If led Zeppelin could be super into Tolkien, why can’t Billie Eilish be a gamer? If Henry Caville can be as nerdy as he is, why can’t a similarly attractive actress be equally nerdy? If some of the guys at the game shop grew into their face and got into working out, why should you assume that that’s not a possible story behind a pretty woman who decides to come in?
Yeah, it’s not a clever or new observation to point out that the men…
Eh, thanks. I mean, that’s a bit of a harsh way to start a reply to a comment you then go on to agree with.
Ope sorry if it came off critical, I meant it in a form of “this has been said many times and yet it continues to bear the repetition that you engaged in and I’m about to”
Ah, my bad, no harm done and thank you for explaining that, it really is appreciated.
I find so much online discourse has become performative contrarianism that I’m probably a little over sensitive to it.
I like this place precisely cause of people like you two!
Totally fair lol, I too can get a little over sensitive to online comments for similar reasons.
This but unironically.
A lot of this behavior is actually outlined in the lesser discussed Fearful-Avoidant aka Disorganized Attachment Style. From my understanding, people with this style of attachment are more likely to lash out even when presented with the ideal safe relationship environment due to past abandonment trauma.

The way I specifically heard it described once is even after a caregiver returns to a child who needs emotional consolement after separation anxiety, unlike the other children who will immediately calm down, the child with a Fearful-Avoidant style will continue to cry, almost as if perceiving the sense of danger or emotional upset as permanent.
Okay I’ve read the article (although probably too fast) and the part where harassment can also be ‘exclusionary humour’ is like. Hit me in the brain.
I am female and visibly so. I use to frequent a local game store before it closed. And while I was mostly welcomed there (father would have raised hell if anything was overt, he knew the owner well) the amount of inside jokes, the “oh you wouldn’t understand”, “it’s fine” when I’d ask what they were talking about was just :<
But at least I meet my husband there. He’s cool. He loves sharing nerdy things with me.
Dickheads like this are the reason I don’t like telling people I play games. People that attempt to put others in boxes are the worst
I too, hate boxes.
I think the only person posing as a gamer is Elon cause he pays people to farm his Diablo account. Everyone else gets a pass no matter what they play or how much they play.
I thought it was PoE he was caught paying to farm. Still a bitch move no matter the game though.
I think it was both.
People on the internet discriminating around the most irrelevant details.
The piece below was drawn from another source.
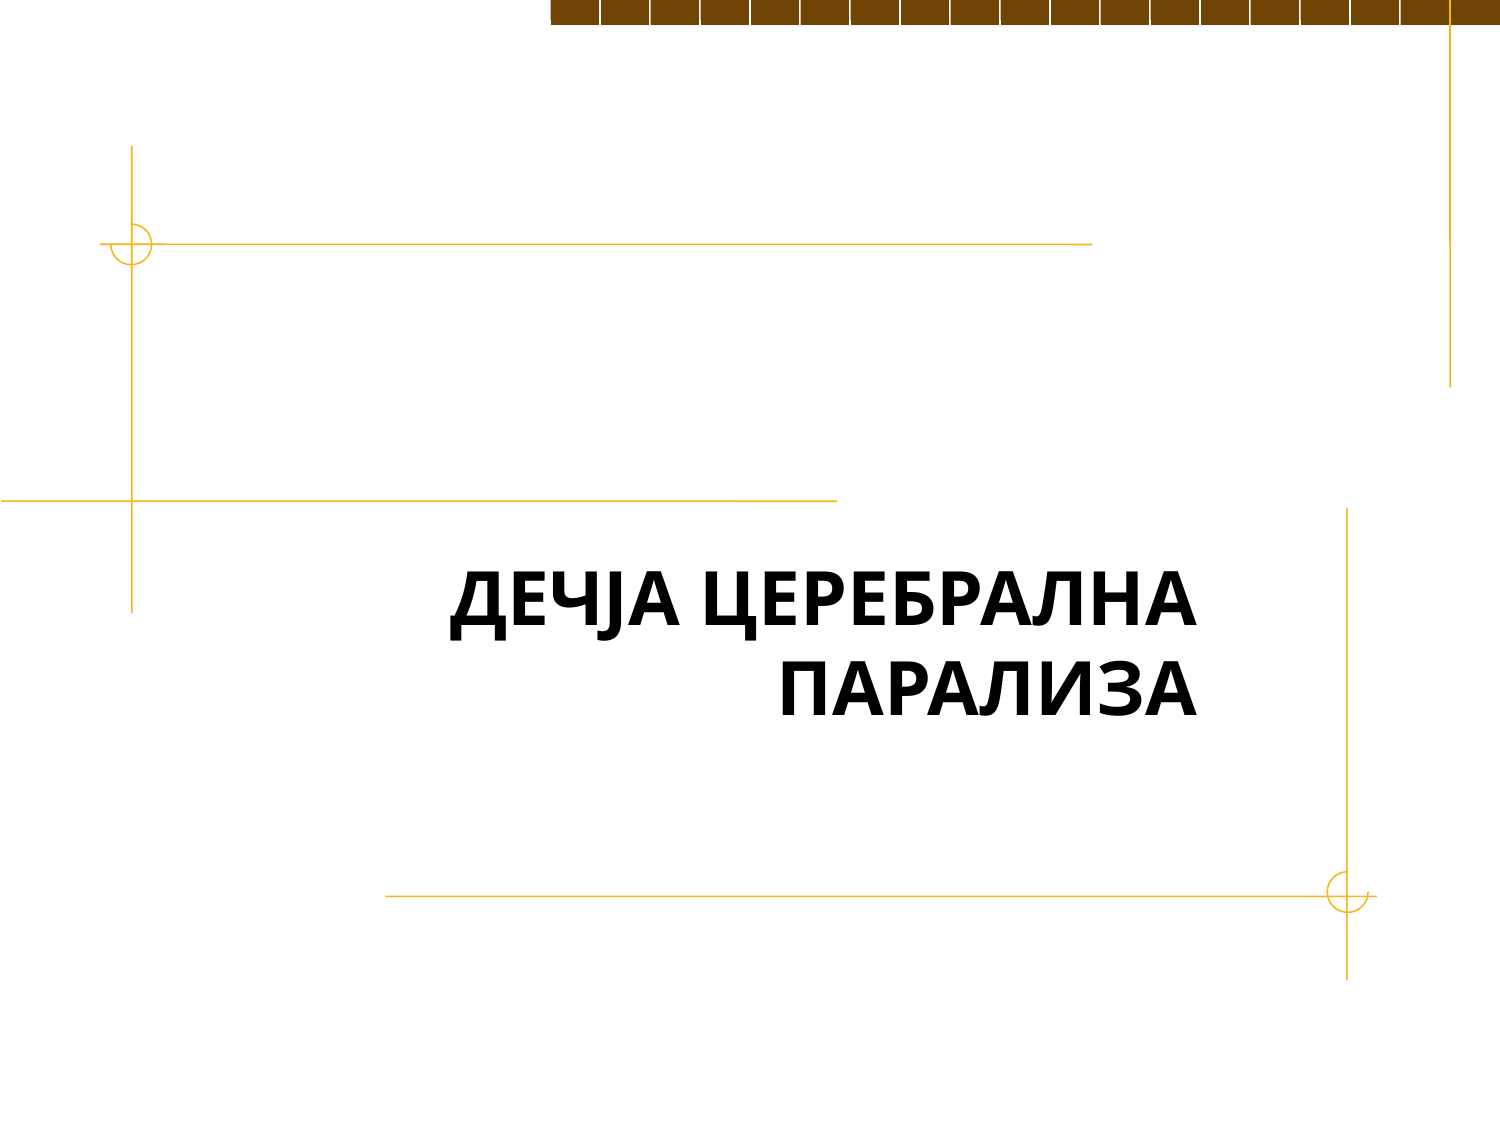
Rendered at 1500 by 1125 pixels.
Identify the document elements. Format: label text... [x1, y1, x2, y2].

subtitle ДЕЧЈА ЦЕРЕБРАЛНА ПАРАЛИЗА [162, 542, 1213, 831]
You know what grinds my gears? Tooling doesn’t help. In communities like reddit or lemmy, downvotes mean your content will be more hidden. When a dumb-wagon is formed the good content goes to hell. And people use the downvote as a disagree button. It’s annoying.
If this happens to a celebrity posting about a 20 year old Nintendo game system, I can only imagine what it’s like for your average female logging into modern competitive shooter.
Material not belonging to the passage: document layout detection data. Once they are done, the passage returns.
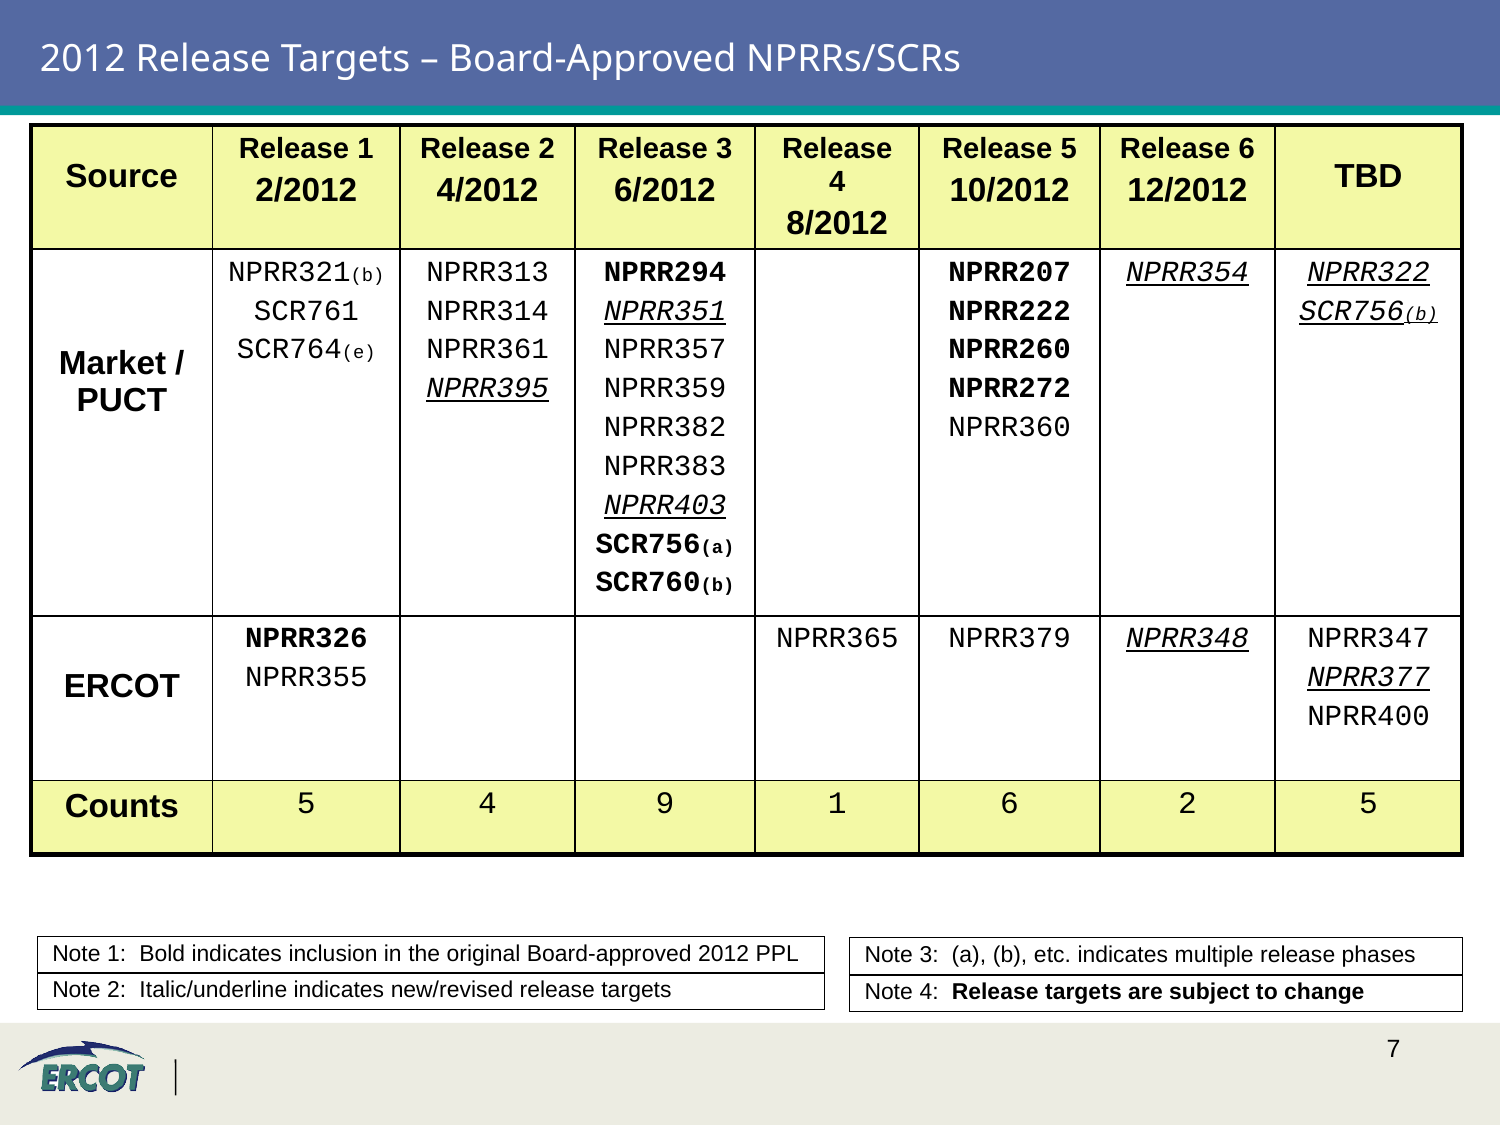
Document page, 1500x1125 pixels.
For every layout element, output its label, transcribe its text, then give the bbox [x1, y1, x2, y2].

table_cell NPRR294 NPRR351 NPRR357 NPRR359 NPRR382 NPRR383 NPRR403 SCR756(a) SCR760(b) [576, 250, 754, 615]
table_header Release 4 8/2012 [756, 127, 918, 248]
table_cell 5 [1276, 781, 1460, 852]
table_cell [756, 250, 918, 615]
text_box Note 1: Bold indicates inclusion in the original Board-approved 2012 PPL [37, 936, 825, 973]
table_cell 5 [213, 781, 399, 852]
table_header Release 3 6/2012 [576, 127, 754, 248]
table_cell Market / PUCT [33, 250, 212, 615]
table_cell 2 [1101, 781, 1274, 852]
table_cell NPRR347 NPRR377 NPRR400 [1276, 617, 1460, 780]
title 2012 Release Targets – Board-Approved NPRRs/SCRs [24, 0, 1313, 113]
table_cell NPRR322 SCR756(b) [1276, 250, 1460, 615]
table_cell 1 [756, 781, 918, 852]
table_cell [576, 617, 754, 780]
table_cell 9 [576, 781, 754, 852]
text_box Note 2: Italic/underline indicates new/revised release targets [37, 973, 825, 1010]
table_header Source [33, 127, 212, 248]
table_header Release 2 4/2012 [401, 127, 574, 248]
table_header Release 1 2/2012 [213, 127, 399, 248]
table_header Release 5 10/2012 [920, 127, 1099, 248]
table_cell NPRR321(b) SCR761 SCR764(e) [213, 250, 399, 615]
table_cell 6 [920, 781, 1099, 852]
table_cell NPRR348 [1101, 617, 1274, 780]
table_cell [401, 617, 574, 780]
text_box Note 3: (a), (b), etc. indicates multiple release phases [849, 937, 1463, 975]
table_cell NPRR354 [1101, 250, 1274, 615]
text_box Note 4: Release targets are subject to change [849, 975, 1463, 1012]
table_header Release 6 12/2012 [1101, 127, 1274, 248]
table_cell NPRR365 [756, 617, 918, 780]
table_cell NPRR379 [920, 617, 1099, 780]
table_cell NPRR326 NPRR355 [213, 617, 399, 780]
table_cell Counts [33, 781, 212, 852]
table_cell ERCOT [33, 617, 212, 780]
table_header TBD [1276, 127, 1460, 248]
table_cell 4 [401, 781, 574, 852]
table_cell NPRR313 NPRR314 NPRR361 NPRR395 [401, 250, 574, 615]
table_cell NPRR207 NPRR222 NPRR260 NPRR272 NPRR360 [920, 250, 1099, 615]
picture [10, 1031, 151, 1111]
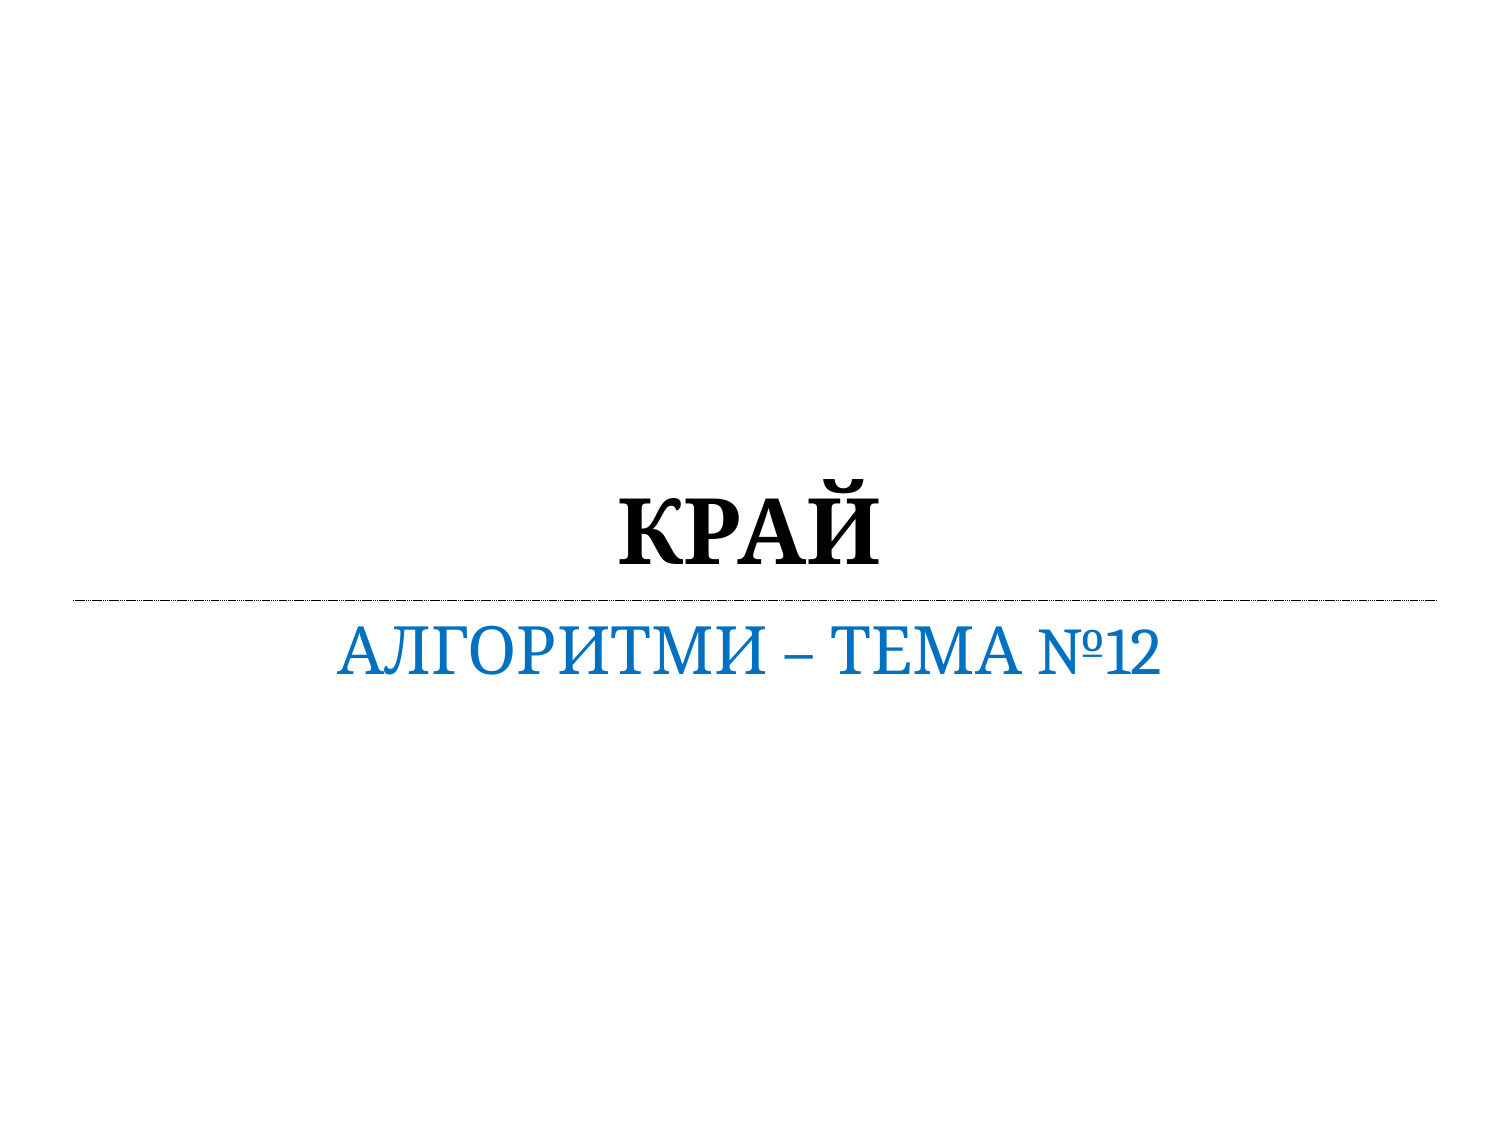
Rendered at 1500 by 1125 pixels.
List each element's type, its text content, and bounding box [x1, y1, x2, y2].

subtitle Алгоритми – тема №12 [0, 597, 1500, 716]
title Край [0, 346, 1500, 594]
Gamergate never went away. It was the precursor to the youthful fadcisti, in many ways. We need women in these spaces to help diffuse the malignant culture. They’ll remain targets of harassment tho, so it’s up to everyone to police misogyny, and racism for that matter, too.
This shit is just so ridiculous when you step back and look at it. . . Like at toddler play when I was a kid and they gave the boys the toy trucks and gave the girls the dolls. That was in the fuckin early 70s and it was bollocks even then. Video games are for whoever wants to play with them, and so are trucks and dolls.
Thank you for sharing names. Easy blocks and reports. The irony was clearly lost with this guy and his concept of “compassion”.

Must still be practicing.
He said the concept of compassion for a reason though.